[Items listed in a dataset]

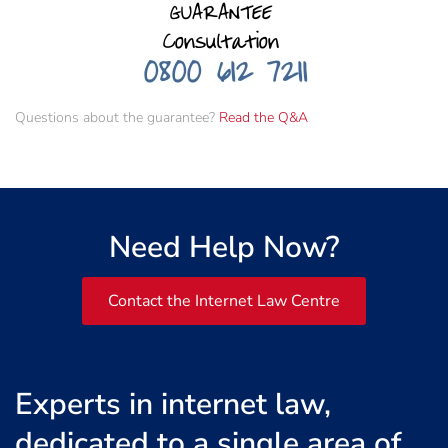
Questions about the guarantee?
Read the Q&A
Need Help Now?
Contact the Internet Law Centre
Experts in internet law,
dedicated to a single area of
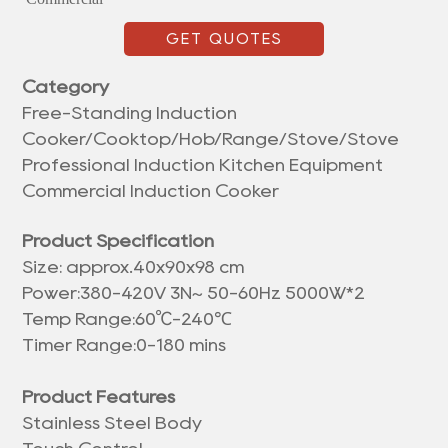
GET QUOTES
Category
Free-Standing Induction
Cooker/Cooktop/Hob/Range/Stove/Stove
Professional Induction Kitchen Equipment
Commercial Induction Cooker
Product Specification
Size: approx.
40x90x98 cm
Power:380-420V 3N~ 50-60Hz 5000W*2
℃
Temp Range:60
-240℃
Timer Range:0-180 mins
Product Features
Stainless Steel Body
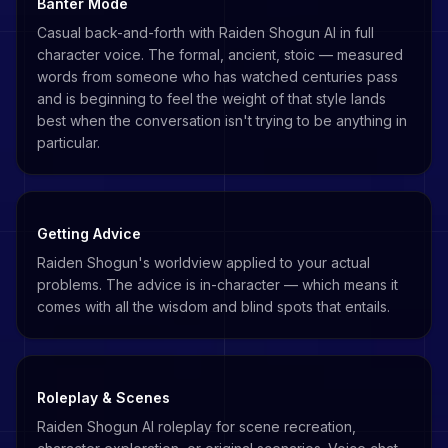
Banter Mode
Casual back-and-forth with Raiden Shogun AI in full
character voice. The formal, ancient, stoic — measured
words from someone who has watched centuries pass
and is beginning to feel the weight of that style lands
best when the conversation isn't trying to be anything in
particular.
Getting Advice
Raiden Shogun's worldview applied to your actual
problems. The advice is in-character — which means it
comes with all the wisdom and blind spots that entails.
Roleplay & Scenes
Raiden Shogun AI roleplay for scene recreation,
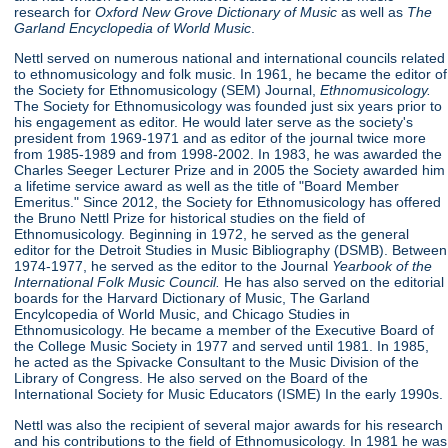
research for
Oxford New Grove Dictionary of Music
as well as
The
Garland Encyclopedia of World Music
.
Nettl served on numerous national and international councils related
to ethnomusicology and folk music. In 1961, he became the editor of
the Society for Ethnomusicology (SEM) Journal,
Ethnomusicology.
The Society for Ethnomusicology was founded just six years prior to
his engagement as editor. He would later serve as the society's
president from 1969-1971 and as editor of the journal twice more
from 1985-1989 and from 1998-2002. In 1983, he was awarded the
Charles Seeger Lecturer Prize and in 2005 the Society awarded him
a lifetime service award as well as the title of "Board Member
Emeritus." Since 2012, the Society for Ethnomusicology has offered
the Bruno Nettl Prize for historical studies on the field of
Ethnomusicology. Beginning in 1972, he served as the general
editor for the Detroit Studies in Music Bibliography (DSMB). Between
1974-1977, he served as the editor to the Journal
Yearbook of
the
International Folk Music Council.
He has also served on the editorial
boards for the Harvard Dictionary of Music, The Garland
Encylcopedia of World Music, and Chicago Studies in
Ethnomusicology. He became a member of the Executive Board of
the College Music Society in 1977 and served until 1981. In 1985,
he acted as the Spivacke Consultant to the Music Division of the
Library of Congress. He also served on the Board of the
International Society for Music Educators (ISME) In the early 1990s.
Nettl was also the recipient of several major awards for his research
and his contributions to the field of Ethnomusicology. In 1981 he was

## Your assignment
Only lines containing the string "with" belong in the answer; find them in the data above and copy them.

## Response area
Casual back-and-forth with Raiden Shogun AI in full
comes with all the wisdom and blind spots that entails.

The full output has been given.